> **Material for this exercise**:
——————————

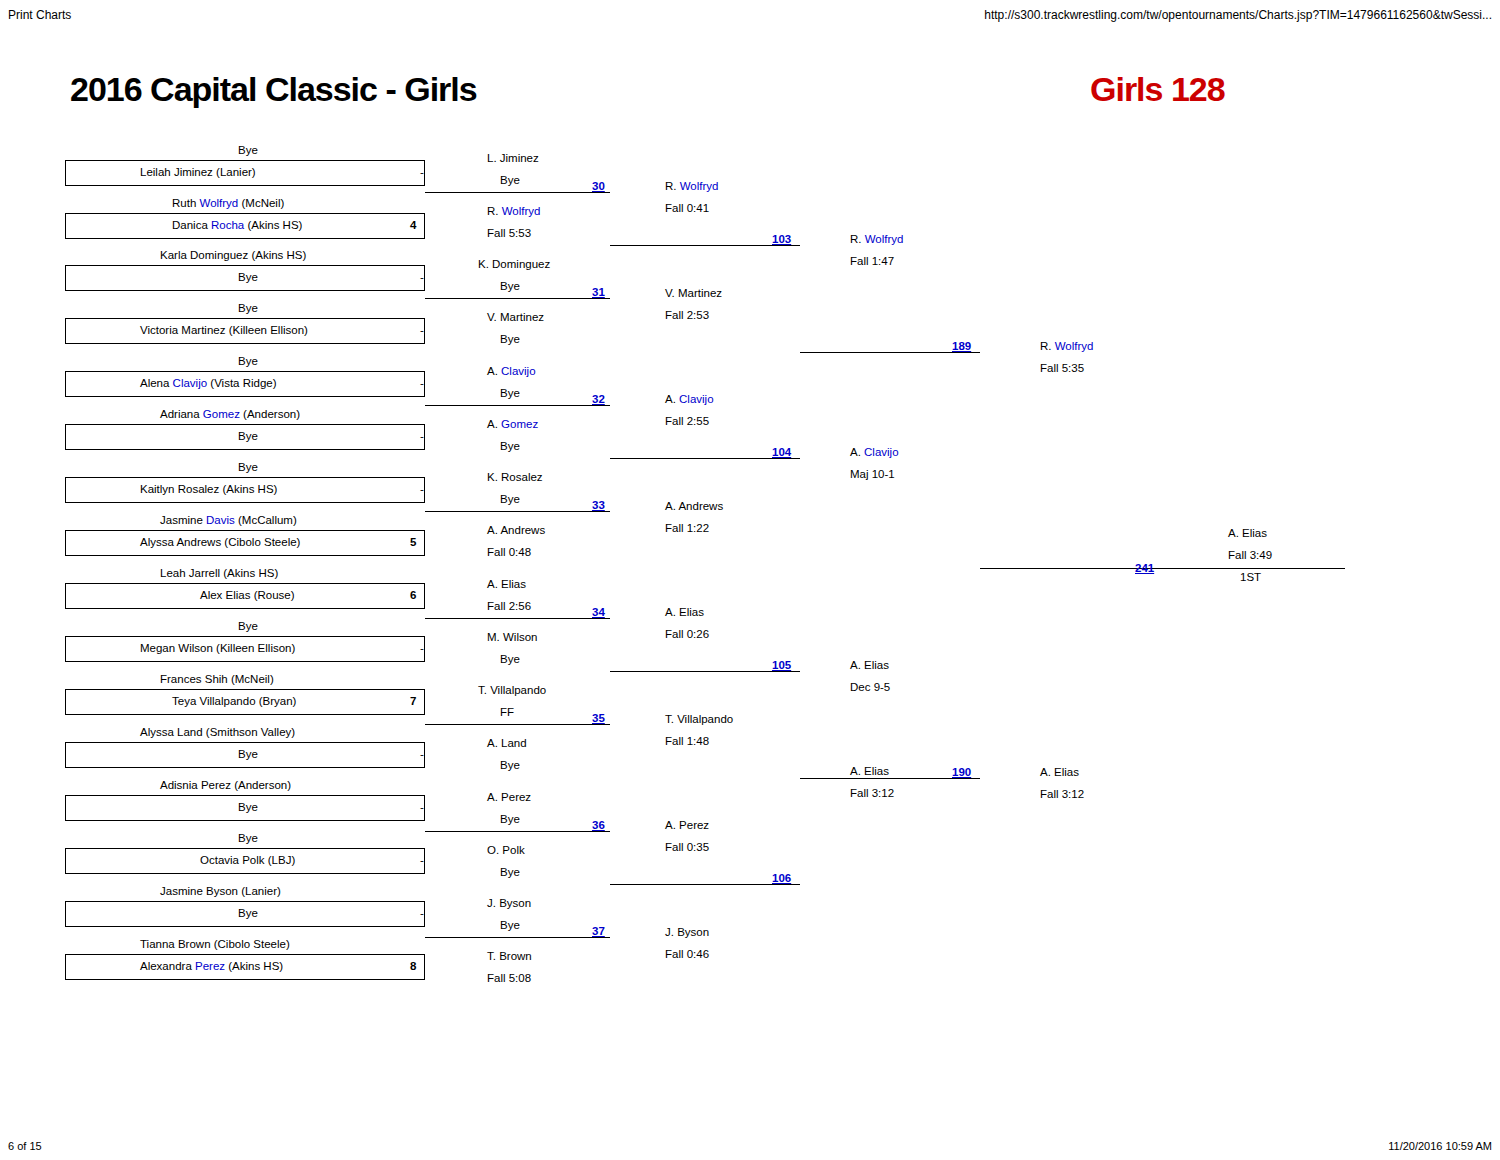Print Charts
http://s300.trackwrestling.com/tw/opentournaments/Charts.jsp?TIM=1479661162560&twSessi...
2016 Capital Classic - Girls
Girls 128
Bye
Leilah Jiminez (Lanier)
-
Ruth Wolfryd (McNeil)
Danica Rocha (Akins HS)
4
Karla Dominguez (Akins HS)
Bye
-
Bye
Victoria Martinez (Killeen Ellison)
-
Bye
Alena Clavijo (Vista Ridge)
-
Adriana Gomez (Anderson)
Bye
-
Bye
Kaitlyn Rosalez (Akins HS)
-
Jasmine Davis (McCallum)
Alyssa Andrews (Cibolo Steele)
5
Leah Jarrell (Akins HS)
Alex Elias (Rouse)
6
Bye
Megan Wilson (Killeen Ellison)
-
Frances Shih (McNeil)
Teya Villalpando (Bryan)
7
Alyssa Land (Smithson Valley)
Bye
-
Adisnia Perez (Anderson)
Bye
-
Bye
Octavia Polk (LBJ)
-
Jasmine Byson (Lanier)
Bye
-
Tianna Brown (Cibolo Steele)
Alexandra Perez (Akins HS)
8
L. Jiminez
Bye
30
R. Wolfryd
Fall 5:53
K. Dominguez
Bye
31
V. Martinez
Bye
A. Clavijo
Bye
32
A. Gomez
Bye
K. Rosalez
Bye
33
A. Andrews
Fall 0:48
A. Elias
Fall 2:56
34
M. Wilson
Bye
T. Villalpando
FF
35
A. Land
Bye
A. Perez
Bye
36
O. Polk
Bye
J. Byson
Bye
37
T. Brown
Fall 5:08
R. Wolfryd
Fall 0:41
103
V. Martinez
Fall 2:53
A. Clavijo
Fall 2:55
104
A. Andrews
Fall 1:22
A. Elias
Fall 0:26
105
T. Villalpando
Fall 1:48
A. Perez
Fall 0:35
106
J. Byson
Fall 0:46
R. Wolfryd
Fall 1:47
189
A. Clavijo
Maj 10-1
A. Elias
Dec 9-5
190
A. Elias
Fall 3:12
R. Wolfryd
Fall 5:35
241
A. Elias
Fall 3:12
A. Elias
Fall 3:49
1ST
6 of 15
11/20/2016 10:59 AM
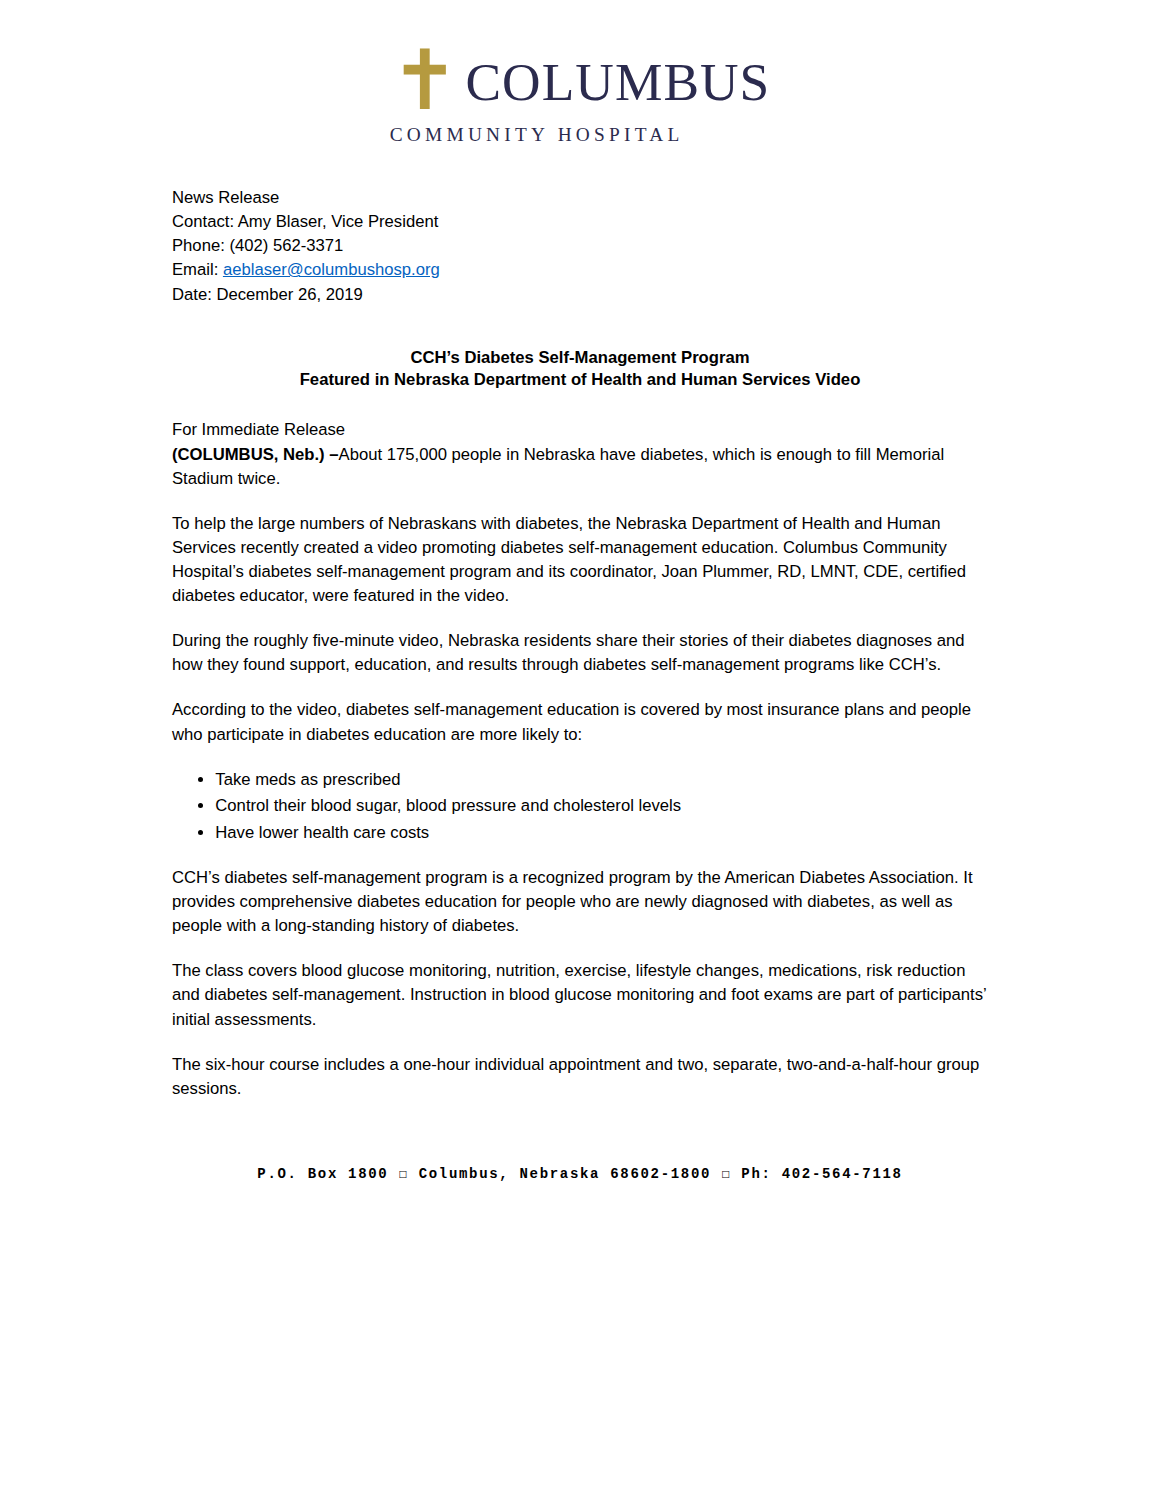✝ COLUMBUS
COMMUNITY HOSPITAL
News Release
Contact: Amy Blaser, Vice President
Phone: (402) 562-3371
Email: aeblaser@columbushosp.org
Date: December 26, 2019
CCH’s Diabetes Self-Management Program
Featured in Nebraska Department of Health and Human Services Video
For Immediate Release
(COLUMBUS, Neb.) –About 175,000 people in Nebraska have diabetes, which is enough to fill Memorial Stadium twice.
To help the large numbers of Nebraskans with diabetes, the Nebraska Department of Health and Human Services recently created a video promoting diabetes self-management education. Columbus Community Hospital’s diabetes self-management program and its coordinator, Joan Plummer, RD, LMNT, CDE, certified diabetes educator, were featured in the video.
During the roughly five-minute video, Nebraska residents share their stories of their diabetes diagnoses and how they found support, education, and results through diabetes self-management programs like CCH’s.
According to the video, diabetes self-management education is covered by most insurance plans and people who participate in diabetes education are more likely to:
Take meds as prescribed
Control their blood sugar, blood pressure and cholesterol levels
Have lower health care costs
CCH’s diabetes self-management program is a recognized program by the American Diabetes Association. It provides comprehensive diabetes education for people who are newly diagnosed with diabetes, as well as people with a long-standing history of diabetes.
The class covers blood glucose monitoring, nutrition, exercise, lifestyle changes, medications, risk reduction and diabetes self-management. Instruction in blood glucose monitoring and foot exams are part of participants’ initial assessments.
The six-hour course includes a one-hour individual appointment and two, separate, two-and-a-half-hour group sessions.
P.O. Box 1800 ☐ Columbus, Nebraska 68602-1800 ☐ Ph: 402-564-7118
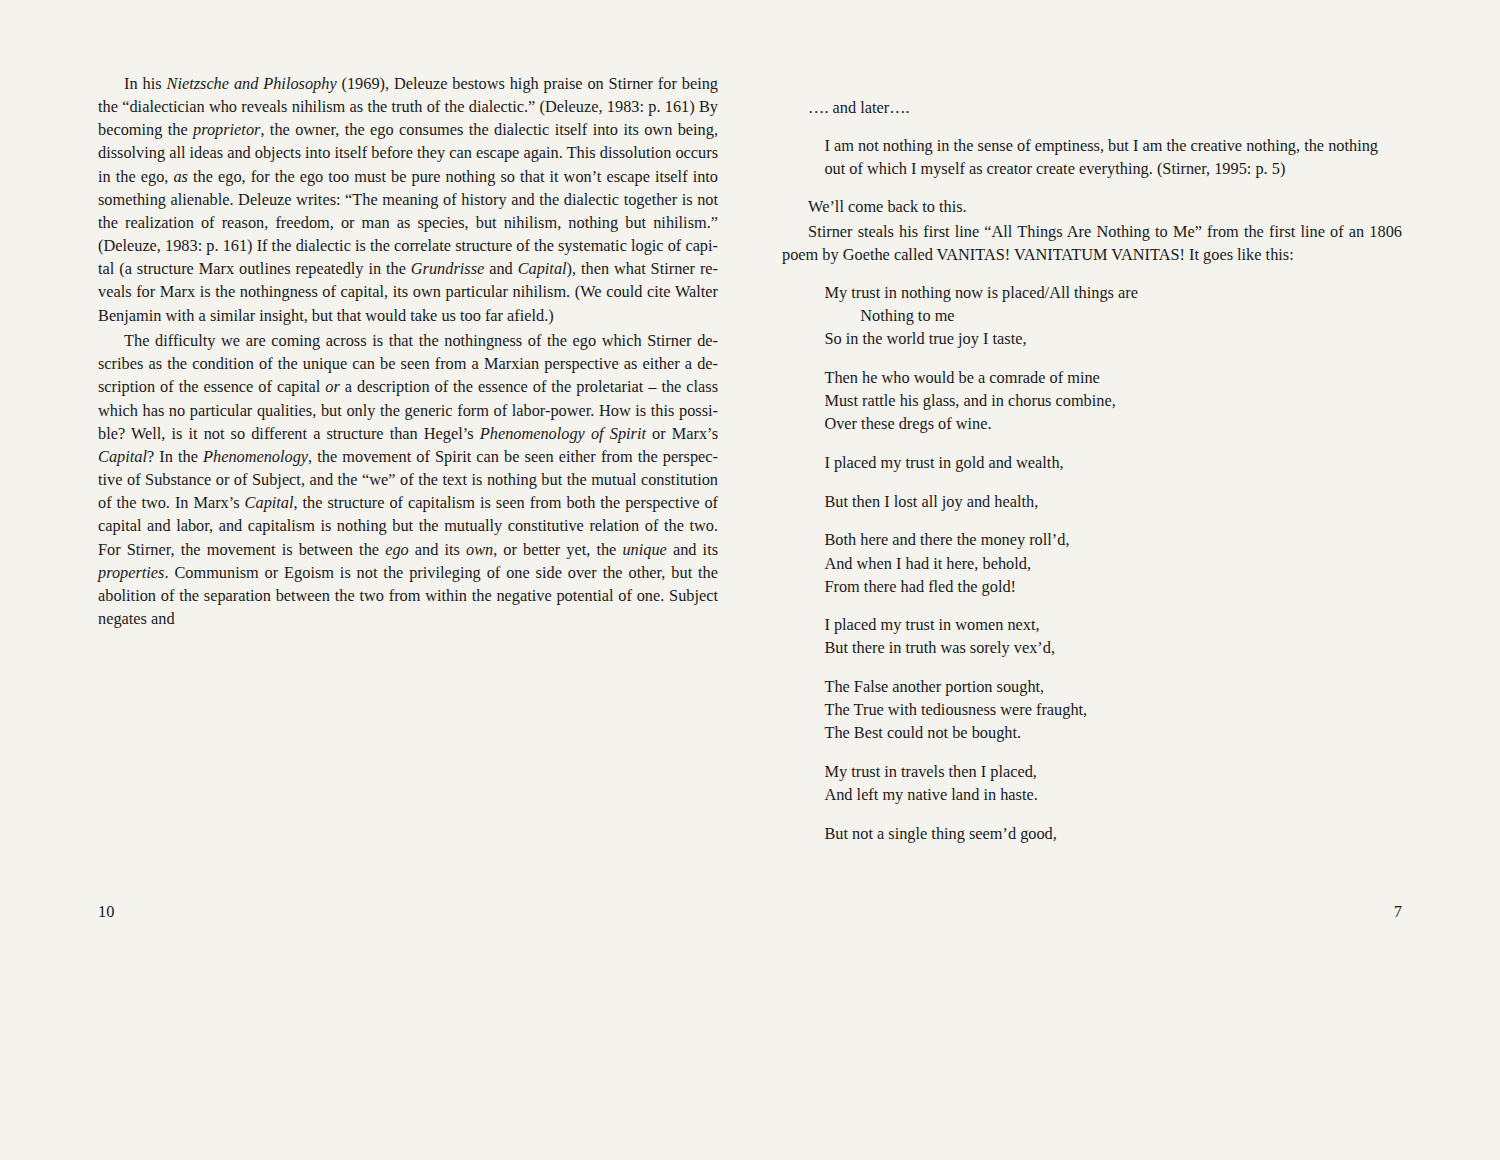In his Nietzsche and Philosophy (1969), Deleuze bestows high praise on Stirner for being the “dialectician who reveals nihilism as the truth of the dialectic.” (Deleuze, 1983: p. 161) By becoming the proprietor, the owner, the ego consumes the dialectic itself into its own being, dissolving all ideas and objects into itself before they can escape again. This dissolution occurs in the ego, as the ego, for the ego too must be pure nothing so that it won’t escape itself into something alienable. Deleuze writes: “The meaning of history and the dialectic together is not the realization of reason, freedom, or man as species, but nihilism, nothing but nihilism.” (Deleuze, 1983: p. 161) If the dialectic is the correlate structure of the systematic logic of capital (a structure Marx outlines repeatedly in the Grundrisse and Capital), then what Stirner reveals for Marx is the nothingness of capital, its own particular nihilism. (We could cite Walter Benjamin with a similar insight, but that would take us too far afield.)
The difficulty we are coming across is that the nothingness of the ego which Stirner describes as the condition of the unique can be seen from a Marxian perspective as either a description of the essence of capital or a description of the essence of the proletariat – the class which has no particular qualities, but only the generic form of labor-power. How is this possible? Well, is it not so different a structure than Hegel’s Phenomenology of Spirit or Marx’s Capital? In the Phenomenology, the movement of Spirit can be seen either from the perspective of Substance or of Subject, and the “we” of the text is nothing but the mutual constitution of the two. In Marx’s Capital, the structure of capitalism is seen from both the perspective of capital and labor, and capitalism is nothing but the mutually constitutive relation of the two. For Stirner, the movement is between the ego and its own, or better yet, the unique and its properties. Communism or Egoism is not the privileging of one side over the other, but the abolition of the separation between the two from within the negative potential of one. Subject negates and
10
…. and later….
I am not nothing in the sense of emptiness, but I am the creative nothing, the nothing out of which I myself as creator create everything. (Stirner, 1995: p. 5)
We’ll come back to this.
Stirner steals his first line “All Things Are Nothing to Me” from the first line of an 1806 poem by Goethe called VANITAS! VANITATUM VANITAS! It goes like this:
My trust in nothing now is placed/All things are Nothing to me So in the world true joy I taste,
Then he who would be a comrade of mine Must rattle his glass, and in chorus combine, Over these dregs of wine.
I placed my trust in gold and wealth,
But then I lost all joy and health,
Both here and there the money roll’d, And when I had it here, behold, From there had fled the gold!
I placed my trust in women next, But there in truth was sorely vex’d,
The False another portion sought, The True with tediousness were fraught, The Best could not be bought.
My trust in travels then I placed, And left my native land in haste.
But not a single thing seem’d good,
7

——————————

> **Problem requirements**: The lines above starting at the one that contains "The class covers" and ending at the one that contains "P.O. Box 1800" must be transcribed exactly, and no other lines may appear.

> **Output of the exercise**:
The class covers blood glucose monitoring, nutrition, exercise, lifestyle changes, medications, risk reduction and diabetes self-management. Instruction in blood glucose monitoring and foot exams are part of participants’ initial assessments.
The six-hour course includes a one-hour individual appointment and two, separate, two-and-a-half-hour group sessions.
P.O. Box 1800 ☐ Columbus, Nebraska 68602-1800 ☐ Ph: 402-564-7118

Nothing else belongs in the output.